_Aim of the exercise_.
What lines in the records below include the word "format"? Return each one.

--------

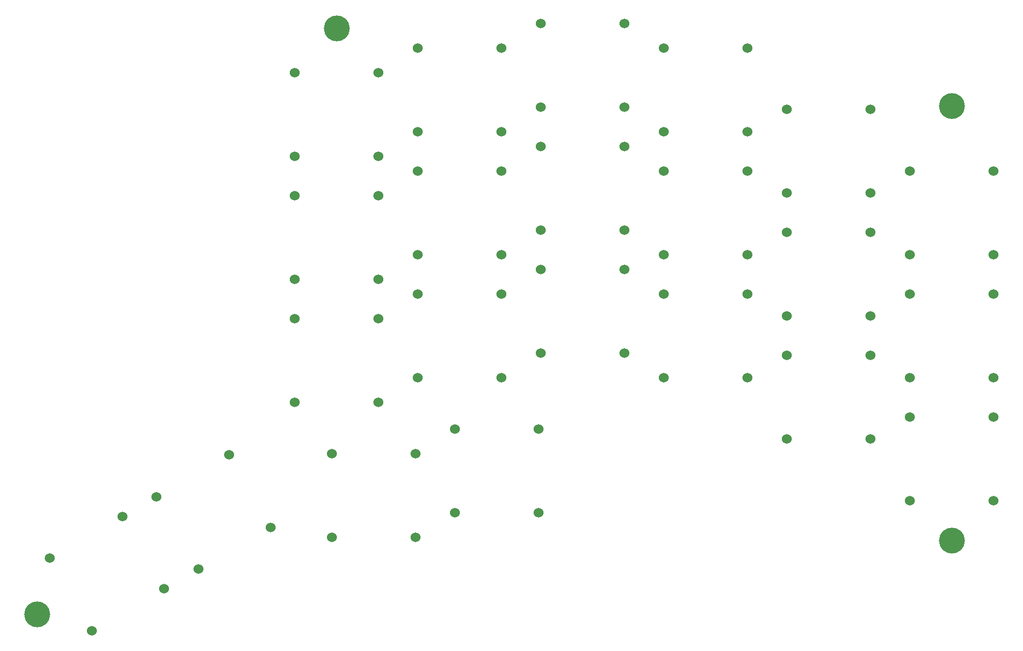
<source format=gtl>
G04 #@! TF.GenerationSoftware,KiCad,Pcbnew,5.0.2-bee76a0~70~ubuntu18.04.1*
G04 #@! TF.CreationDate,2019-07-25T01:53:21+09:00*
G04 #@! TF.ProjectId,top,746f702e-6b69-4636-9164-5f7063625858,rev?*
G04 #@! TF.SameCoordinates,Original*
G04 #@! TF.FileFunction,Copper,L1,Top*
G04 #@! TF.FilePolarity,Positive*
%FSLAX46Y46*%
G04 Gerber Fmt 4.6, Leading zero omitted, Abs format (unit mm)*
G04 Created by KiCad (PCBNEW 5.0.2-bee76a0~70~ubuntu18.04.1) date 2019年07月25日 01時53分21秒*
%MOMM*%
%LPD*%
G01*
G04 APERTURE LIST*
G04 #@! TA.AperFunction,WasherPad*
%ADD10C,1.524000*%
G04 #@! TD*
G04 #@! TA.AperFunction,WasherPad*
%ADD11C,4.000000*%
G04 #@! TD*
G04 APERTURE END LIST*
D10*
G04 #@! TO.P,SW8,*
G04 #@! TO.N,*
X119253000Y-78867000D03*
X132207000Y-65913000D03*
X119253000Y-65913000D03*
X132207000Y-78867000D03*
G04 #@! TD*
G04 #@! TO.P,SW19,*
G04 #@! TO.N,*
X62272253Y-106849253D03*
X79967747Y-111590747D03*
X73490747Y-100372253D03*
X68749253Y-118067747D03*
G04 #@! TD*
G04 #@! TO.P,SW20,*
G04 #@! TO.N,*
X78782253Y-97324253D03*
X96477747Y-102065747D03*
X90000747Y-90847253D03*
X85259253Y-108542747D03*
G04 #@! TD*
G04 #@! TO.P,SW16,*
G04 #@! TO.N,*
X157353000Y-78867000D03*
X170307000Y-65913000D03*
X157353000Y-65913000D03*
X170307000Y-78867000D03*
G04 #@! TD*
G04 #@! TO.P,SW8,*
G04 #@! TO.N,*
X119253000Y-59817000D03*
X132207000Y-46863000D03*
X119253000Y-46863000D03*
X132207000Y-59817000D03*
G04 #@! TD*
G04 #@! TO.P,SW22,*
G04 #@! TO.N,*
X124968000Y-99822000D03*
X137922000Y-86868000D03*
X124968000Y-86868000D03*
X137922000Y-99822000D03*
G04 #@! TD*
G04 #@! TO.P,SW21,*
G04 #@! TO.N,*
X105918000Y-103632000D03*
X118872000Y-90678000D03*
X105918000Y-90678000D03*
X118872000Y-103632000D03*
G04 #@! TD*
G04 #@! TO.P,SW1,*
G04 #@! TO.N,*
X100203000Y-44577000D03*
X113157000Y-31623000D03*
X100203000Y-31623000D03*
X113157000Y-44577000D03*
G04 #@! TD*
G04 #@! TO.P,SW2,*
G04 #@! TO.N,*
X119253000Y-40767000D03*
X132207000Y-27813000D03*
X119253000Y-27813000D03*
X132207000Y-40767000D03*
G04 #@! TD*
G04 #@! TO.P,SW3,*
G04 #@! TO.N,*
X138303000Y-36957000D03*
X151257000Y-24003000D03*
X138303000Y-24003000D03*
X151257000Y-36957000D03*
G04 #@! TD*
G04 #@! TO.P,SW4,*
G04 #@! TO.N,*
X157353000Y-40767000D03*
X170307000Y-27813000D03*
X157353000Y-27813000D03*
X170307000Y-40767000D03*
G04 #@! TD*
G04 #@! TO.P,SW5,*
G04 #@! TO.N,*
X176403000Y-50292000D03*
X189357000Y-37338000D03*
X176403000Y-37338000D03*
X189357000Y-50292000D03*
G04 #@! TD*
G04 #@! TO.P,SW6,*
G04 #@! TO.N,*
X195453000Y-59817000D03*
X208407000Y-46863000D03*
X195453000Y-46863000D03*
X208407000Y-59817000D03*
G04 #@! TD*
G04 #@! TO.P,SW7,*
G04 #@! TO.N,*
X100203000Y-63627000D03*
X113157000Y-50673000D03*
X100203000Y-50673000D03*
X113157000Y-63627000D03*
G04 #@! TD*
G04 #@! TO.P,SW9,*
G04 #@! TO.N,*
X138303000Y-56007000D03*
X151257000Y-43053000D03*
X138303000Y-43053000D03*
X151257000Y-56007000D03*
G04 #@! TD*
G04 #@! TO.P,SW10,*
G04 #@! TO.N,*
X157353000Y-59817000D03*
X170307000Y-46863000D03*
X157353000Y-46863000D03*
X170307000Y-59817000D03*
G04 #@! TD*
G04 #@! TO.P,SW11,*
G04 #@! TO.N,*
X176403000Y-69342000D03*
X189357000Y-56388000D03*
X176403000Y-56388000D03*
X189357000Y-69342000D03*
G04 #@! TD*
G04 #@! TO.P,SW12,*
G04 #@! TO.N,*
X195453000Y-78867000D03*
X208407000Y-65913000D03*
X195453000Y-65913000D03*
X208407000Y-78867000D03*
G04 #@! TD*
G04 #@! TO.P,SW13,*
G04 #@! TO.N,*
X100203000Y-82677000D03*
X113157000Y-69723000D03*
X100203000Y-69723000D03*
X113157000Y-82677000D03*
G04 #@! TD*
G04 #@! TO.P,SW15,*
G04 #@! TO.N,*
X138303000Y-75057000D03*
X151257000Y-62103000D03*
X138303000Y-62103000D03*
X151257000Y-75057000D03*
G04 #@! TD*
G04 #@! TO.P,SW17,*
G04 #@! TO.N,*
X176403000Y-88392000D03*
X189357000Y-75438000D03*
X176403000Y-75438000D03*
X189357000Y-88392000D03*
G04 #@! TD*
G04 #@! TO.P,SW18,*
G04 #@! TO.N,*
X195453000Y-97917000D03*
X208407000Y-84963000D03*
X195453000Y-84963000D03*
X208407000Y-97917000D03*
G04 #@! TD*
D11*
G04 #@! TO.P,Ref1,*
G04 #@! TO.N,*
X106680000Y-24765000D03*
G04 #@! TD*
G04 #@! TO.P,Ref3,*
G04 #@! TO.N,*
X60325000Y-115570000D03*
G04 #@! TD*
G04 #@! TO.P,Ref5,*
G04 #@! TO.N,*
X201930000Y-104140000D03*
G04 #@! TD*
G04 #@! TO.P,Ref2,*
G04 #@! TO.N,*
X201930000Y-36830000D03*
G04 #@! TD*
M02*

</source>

--------

_Answer_.
<source format=gtl>
G04 Gerber Fmt 4.6, Leading zero omitted, Abs format (unit mm)*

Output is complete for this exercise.